Giotto and Jennings: Through the Flesh the Best Compassion Runs.

Two frescos by Giotto, the artist whose genius and contemplation of the Christ story opened up new ways of artistic expression, pushed the boundaries of aesthetics and religious sensibility, and pushed out new trajectories in exegetical imagination.

Again Elizabeth Jennings gives every impression of having gazed and wondered at the human experiences depicted in these paintings. And from them she has articulated the inner life and emotion of those caught up in the drama of redemption. She was a devout Catholic, and her poetry has a remarkable quality of sophisticated simplicity about the the things of faith. And she manages this while also articulating that creative frustration of the poet who is trying to expound mystery, and finds herself ultimately rendered inarticulate by that which is incomprehensible yet has to be contemplated.

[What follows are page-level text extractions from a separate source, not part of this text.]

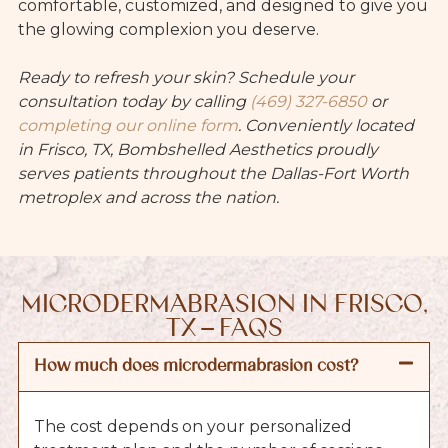
comfortable, customized, and designed to give you
the glowing complexion you deserve.
Ready to refresh your skin? Schedule your
consultation today by calling
(469) 327-6850
or
completing our online form
. Conveniently located
in Frisco, TX, Bombshelled Aesthetics proudly
serves patients throughout the Dallas-Fort Worth
metroplex and across the nation.
MICRODERMABRASION IN FRISCO,
TX – FAQS
How much does microdermabrasion cost?
The cost depends on your personalized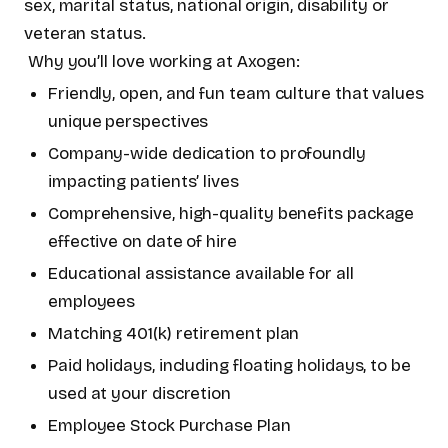
sex, marital status, national origin, disability or
veteran status.
Why you’ll love working at Axogen:
Friendly, open, and fun team culture that values
unique perspectives
Company-wide dedication to profoundly
impacting patients’ lives
Comprehensive, high-quality benefits package
effective on date of hire
Educational assistance available for all
employees
Matching 401(k) retirement plan
Paid holidays, including floating holidays, to be
used at your discretion
Employee Stock Purchase Plan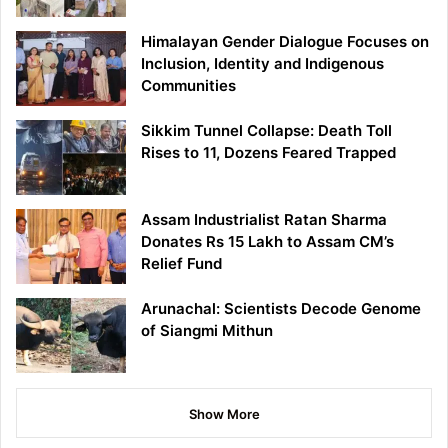
Himalayan Gender Dialogue Focuses on
Inclusion, Identity and Indigenous
Communities
Sikkim Tunnel Collapse: Death Toll
Rises to 11, Dozens Feared Trapped
Assam Industrialist Ratan Sharma
Donates Rs 15 Lakh to Assam CM’s
Relief Fund
Arunachal: Scientists Decode Genome
of Siangmi Mithun
Show More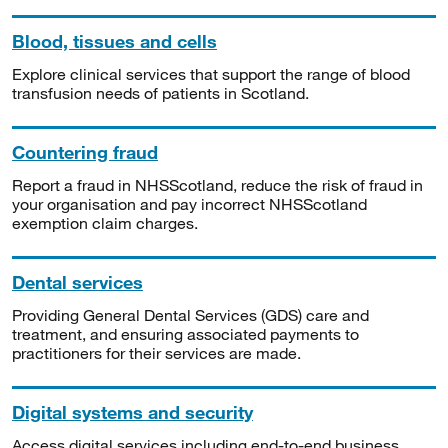
Blood, tissues and cells
Explore clinical services that support the range of blood
transfusion needs of patients in Scotland.
Countering fraud
Report a fraud in NHSScotland, reduce the risk of fraud in
your organisation and pay incorrect NHSScotland
exemption claim charges.
Dental services
Providing General Dental Services (GDS) care and
treatment, and ensuring associated payments to
practitioners for their services are made.
Digital systems and security
Access digital services including end-to-end business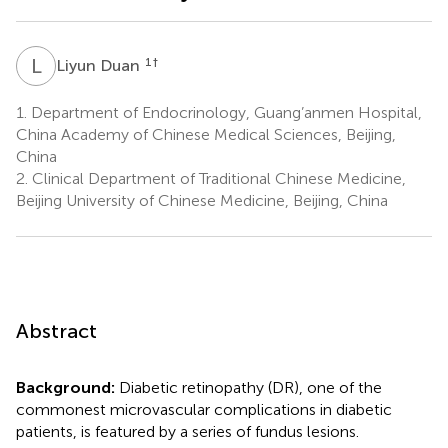
L
D
1
†
Liyun Duan
1.
Department of Endocrinology, Guang’anmen Hospital,
China Academy of Chinese Medical Sciences, Beijing,
China
2.
Clinical Department of Traditional Chinese Medicine,
Beijing University of Chinese Medicine, Beijing, China
Abstract
Background:
Diabetic retinopathy (DR), one of the
commonest microvascular complications in diabetic
patients, is featured by a series of fundus lesions.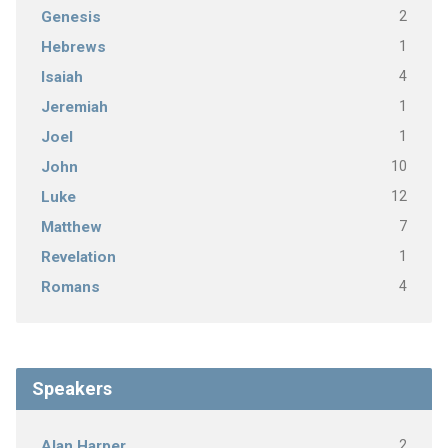
2
Genesis
1
Hebrews
4
Isaiah
1
Jeremiah
1
Joel
10
John
12
Luke
7
Matthew
1
Revelation
4
Romans
Speakers
2
Alan Harper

In that sense Giotto and Jennings, (there names have a fitting alliterative sound!) are artists of mystery, prophets in search of a medium adequate to their message, which is what makes their work so attractive to those who also contemplate the incomprehensible with eyes that wonder, hearts that gasp and a mind made humble by immensity.  

In Praise of Giotto

Giotto, lover of tenderness, you were

The first great painter who showed man as man

Not icon or pure spirit but entire

For through the flesh the best compassion ran.

 

You taught this, when you painted Joachim

And Anna, Mary's parents, standing with

Their faces close and intimate. In him

Was gratitude, in her, surrender. Death

 

You also knew was glad surrendering

Without a dread. So God himself was laid

Gently in his tomb, all suffering

 

Wiped from his face. You understood men prayed

And found right peace when they could speak and sing

As Francis did for whom the birds delayed.